I think part of me is also sad because I didn't expect to never work in political theory again. It's not that my academic training hasn't been useful — it has, both personally and professionally — but I thought I'd be able to do something for work that was at least adjacent to political theory. Looking back now that was a very silly expectation! Work that is adjacent to political theory is political (even at a university) and I don't like politics. 
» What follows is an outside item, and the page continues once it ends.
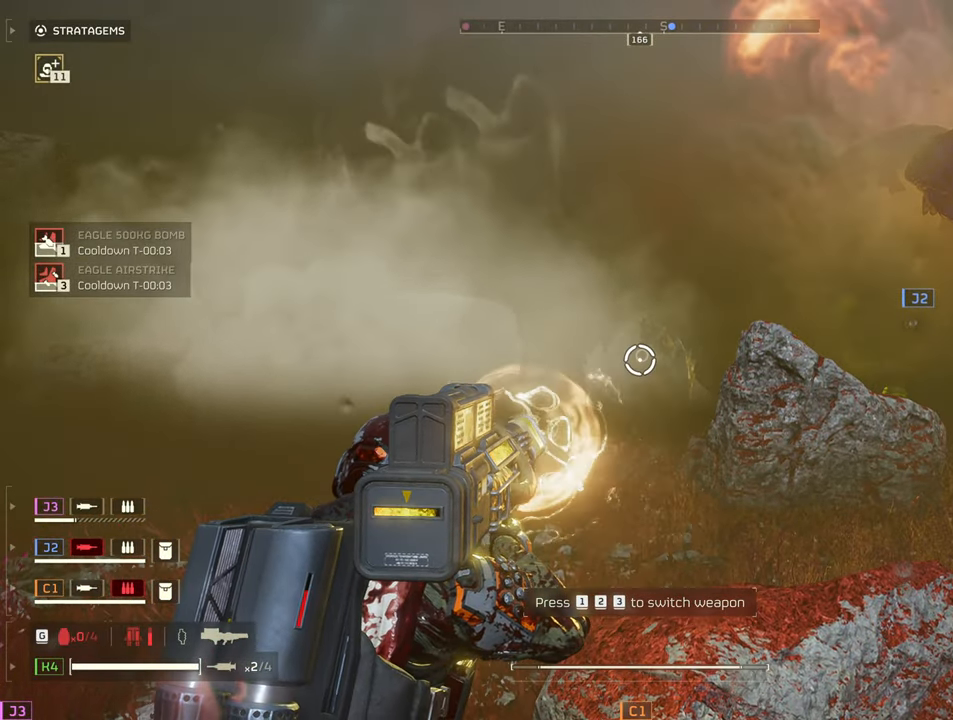
{"keys": ["d", "shift"], "mouse": [], "events": [[150, "d", "down"], [300, "mouse_left", "up"], [300, "shift", "down"], [350, "mouse_right", "up"]]}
And on the other hand, I have no regrets about leaving academia. And no regrets about getting a PhD. So I'll try to be grateful for the lack of regrets. I would also say that I'll attempt to find more friends who want to talk to me about Plato, but that seems like it would severely limit my options and I don't have many friends as it is. 

Tuesday, July 16, 2024

partnership

"Is there any word more anaphrodisiac than partner? ...There is nothing that makes me want to have sex less than calling someone my partner. Partner evokes filing cabinets, Excel spreadsheets, and the kind of people who despite procreating together, owning property together, and constantly swapping bodily fluids still will not get married because they’re “enlightened” — a “modern” family.

...Now, before gay couples had the ability to get married, their use of partner was completely understandable. A less infantile version of boyfriend/girlfriend was necessary, something that would show seriousness of commitment. But must this term now balloon out to be used by everyone, and replace terms that denote romance or some inkling of sexuality, rather than corporate-speak? I don’t want a corporate relationship. I’d rather have desires than goals."